▶ What is being asked: Once the line containing "fuente preferida en Google" is found in the records below, return it and each following line exactly, up to and including the line containing "aparecer, pero una", and nothing else.

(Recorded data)

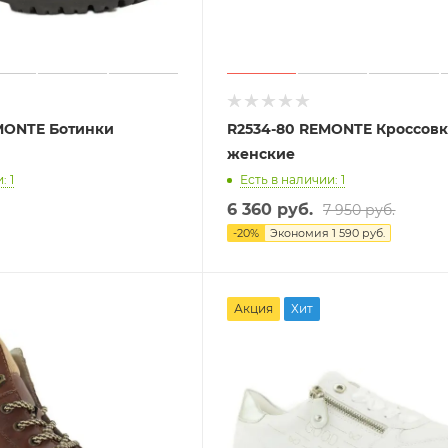
MONTE Ботинки
R2534-80 REMONTE Кроссов
женские
: 1
Есть в наличии: 1
6 360 руб.
7 950 руб.
-
20
%
Экономия
1 590 руб.
Акция
Хит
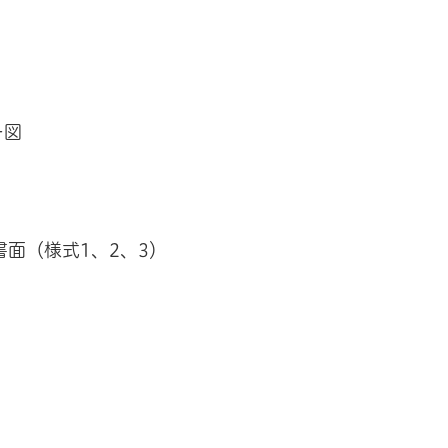
ー図
面（様式1、2、3）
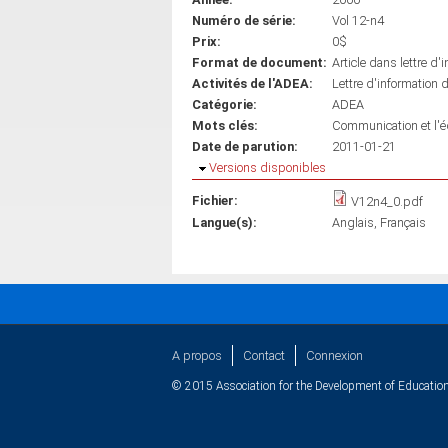
Numéro de série:
Vol 12-n4
Prix:
0$
Format de document:
Article dans lettre d'
Activités de l'ADEA:
Lettre d'information 
Catégorie:
ADEA
Mots clés:
Communication et l'é
Date de parution:
2011-01-21
Masquer
Versions disponibles
Fichier:
V12n4_0.pdf
Langue(s):
Anglais
Français
A propos
Contact
Connexion
© 2015 Association for the Development of Education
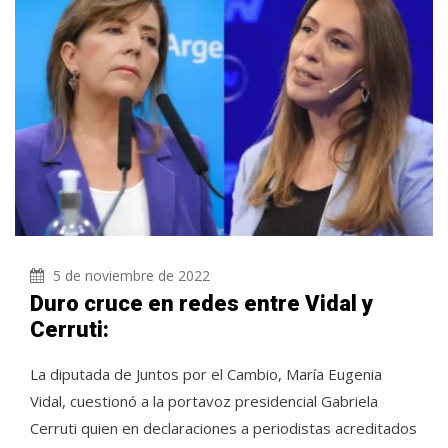
5 de noviembre de 2022
Duro cruce en redes entre Vidal y
Cerruti:
La diputada de Juntos por el Cambio, María Eugenia
Vidal, cuestionó a la portavoz presidencial Gabriela
Cerruti quien en declaraciones a periodistas acreditados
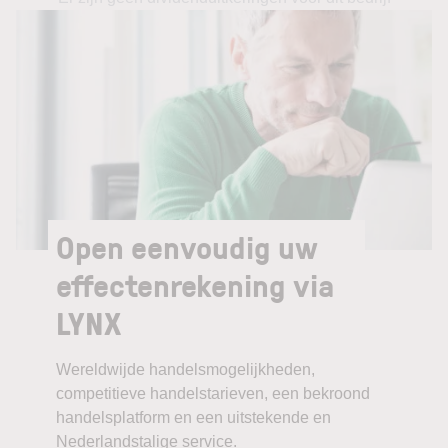
Open eenvoudig uw
effectenrekening via
LYNX
Wereldwijde handelsmogelijkheden,
competitieve handelstarieven, een bekroond
handelsplatform en een uitstekende en
Nederlandstalige service.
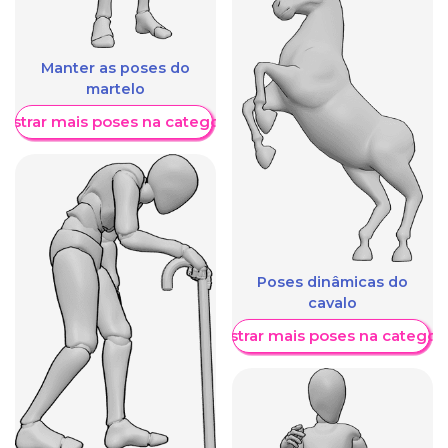
Manter as poses do
martelo
ostrar mais poses na categoria
Poses dinâmicas do
cavalo
Mostrar mais poses na categori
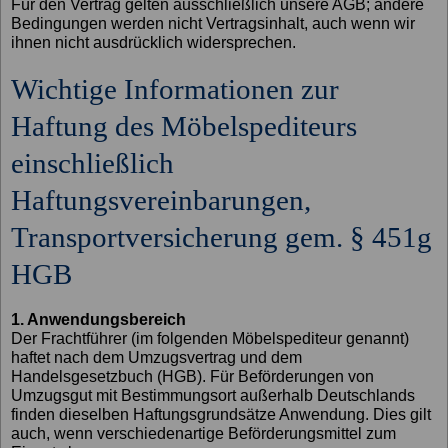
Für den Vertrag gelten ausschließlich unsere AGB; andere
Bedingungen werden nicht Vertragsinhalt, auch wenn wir
ihnen nicht ausdrücklich widersprechen.
Wichtige Informationen zur
Haftung des Möbelspediteurs
einschließlich
Haftungsvereinbarungen,
Transportversicherung gem. § 451g
HGB
1. Anwendungsbereich
Der Frachtführer (im folgenden Möbelspediteur genannt)
haftet nach dem Umzugsvertrag und dem
Handelsgesetzbuch (HGB). Für Beförderungen von
Umzugsgut mit Bestimmungsort außerhalb Deutschlands
finden dieselben Haftungsgrundsätze Anwendung. Dies gilt
auch, wenn verschiedenartige Beförderungsmittel zum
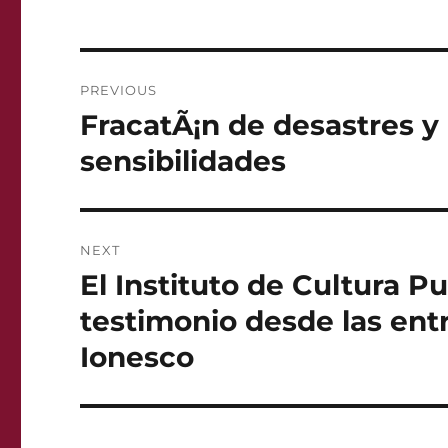
Post
PREVIOUS
navigation
FracatÃ¡n de desastres y
Previous
post:
sensibilidades
NEXT
El Instituto de Cultura P
Next
post:
testimonio desde las ent
Ionesco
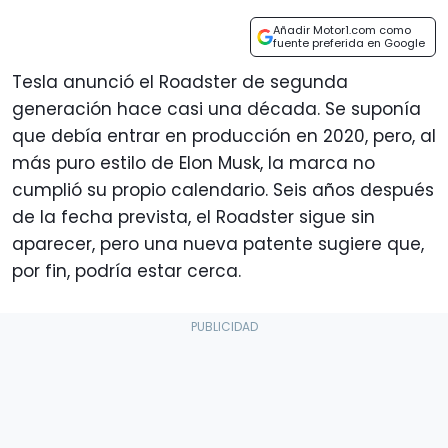
Añadir Motor1.com como
fuente preferida en Google
Tesla anunció el Roadster de segunda
generación hace casi una década. Se suponía
que debía entrar en producción en 2020, pero, al
más puro estilo de Elon Musk, la marca no
cumplió su propio calendario. Seis años después
de la fecha prevista, el Roadster sigue sin
aparecer, pero una nueva patente sugiere que,
por fin, podría estar cerca.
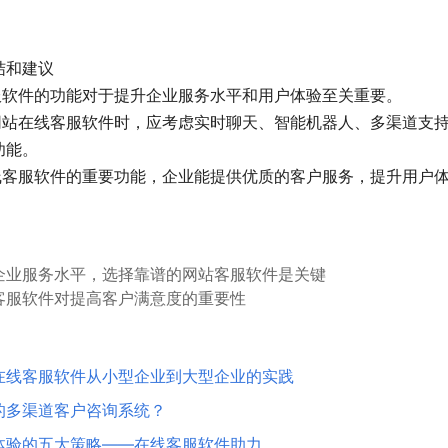
结和建议
客服软件的功能对于提升企业服务水平和用户体验至关重要。
择网站在线客服软件时，应考虑实时聊天、智能机器人、多渠道支
功能。
在线客服软件的重要功能，企业能提供优质的客户服务，提升用户
企业服务水平，选择靠谱的网站客服软件是关键
客服软件对提高客户满意度的重要性
在线客服软件从小型企业到大型企业的实践
的多渠道客户咨询系统？
体验的五大策略——在线客服软件助力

▶ Written answer:
fuente preferida en Google
Tesla anunció el Roadster de segunda
generación hace casi una década. Se suponía
que debía entrar en producción en 2020, pero, al
más puro estilo de Elon Musk, la marca no
cumplió su propio calendario. Seis años después
de la fecha prevista, el Roadster sigue sin
aparecer, pero una nueva patente sugiere que,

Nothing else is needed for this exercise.